╭─ Data for the task

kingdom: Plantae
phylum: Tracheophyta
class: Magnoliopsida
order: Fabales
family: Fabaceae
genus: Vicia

╰─
╭─ Data for the task

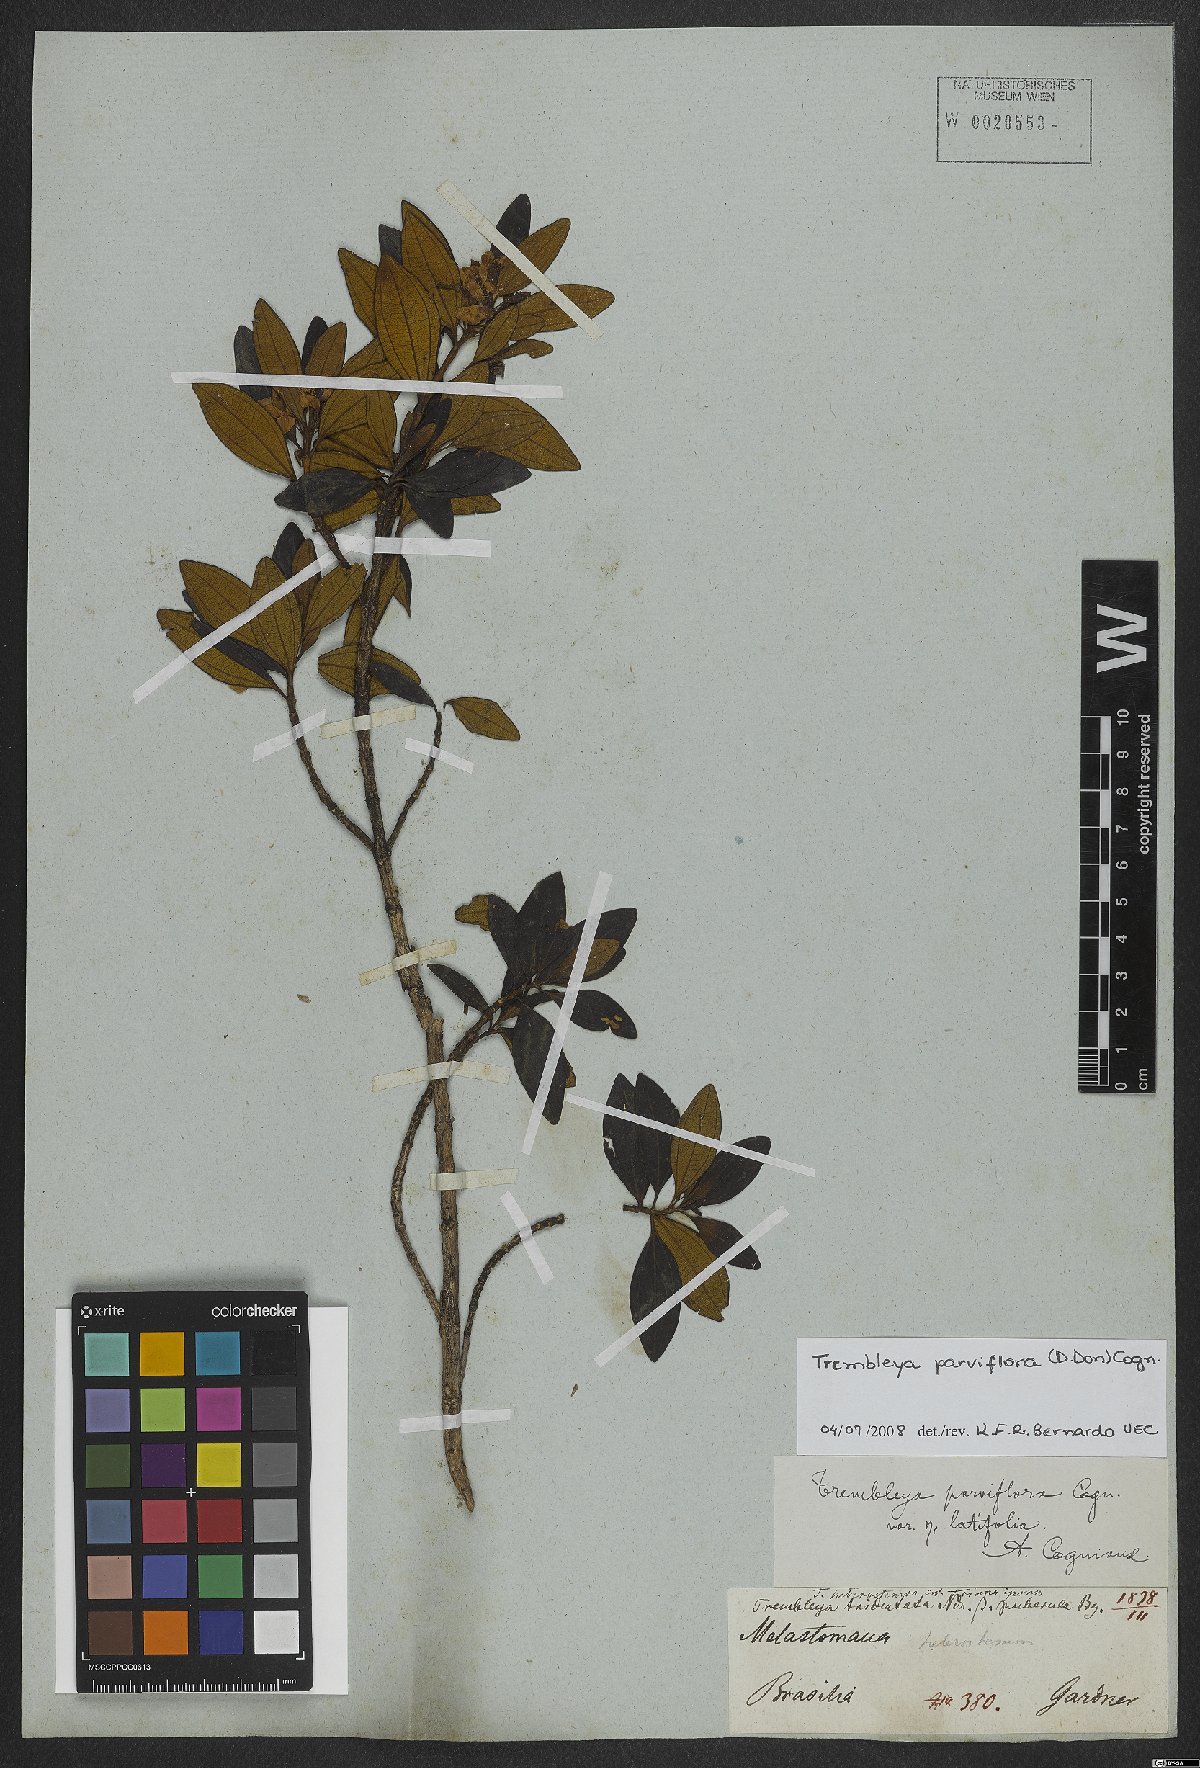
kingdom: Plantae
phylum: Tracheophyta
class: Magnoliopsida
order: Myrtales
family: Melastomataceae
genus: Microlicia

╰─
╭─ Data for the task

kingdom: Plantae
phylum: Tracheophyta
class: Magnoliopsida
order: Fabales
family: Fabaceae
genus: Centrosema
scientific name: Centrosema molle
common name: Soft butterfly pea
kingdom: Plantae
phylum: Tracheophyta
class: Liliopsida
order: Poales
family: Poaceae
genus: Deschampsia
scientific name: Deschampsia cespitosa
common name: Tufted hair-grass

╰─

Short problem
Report every line of the records that contains the string "name", matching case.

The result
scientific name: Centrosema molle
common name: Soft butterfly pea
scientific name: Deschampsia cespitosa
common name: Tufted hair-grass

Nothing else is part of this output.